Segment Start: Data for this task

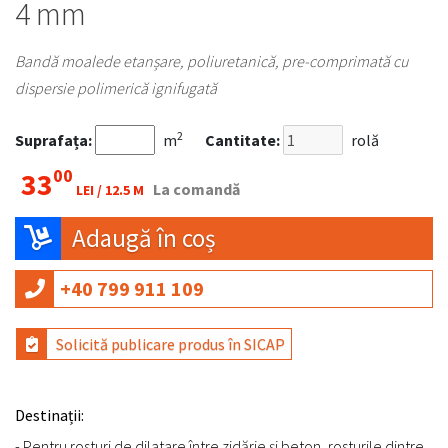
4 mm
Bandă moalede etanșare, poliuretanică, pre-comprimată cu
dispersie polimerică ignifugată
2
Suprafața:
m
Cantitate:
rolă
00
33
La comandă
LEI /
12.5 M
Adaugă în coș
+40 799 911 109
Solicită publicare produs în SICAP
Destinații:
- Pentru rosturi de dilatare între zidărie și beton, rosturile dintre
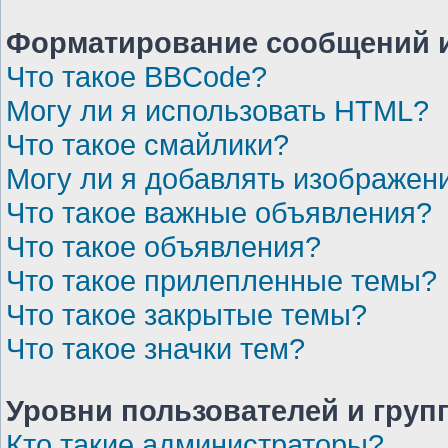
Форматирование сообщений и
Что такое BBCode?
Могу ли я использовать HTML?
Что такое смайлики?
Могу ли я добавлять изображен
Что такое важные объявления?
Что такое объявления?
Что такое прилепленные темы?
Что такое закрытые темы?
Что такое значки тем?
Уровни пользователей и груп
Кто такие администраторы?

Segment End: Data for this task

What is being asked - Of the entries above, how many lines hold the word "темы"? Give back only that number.

Answer below - 2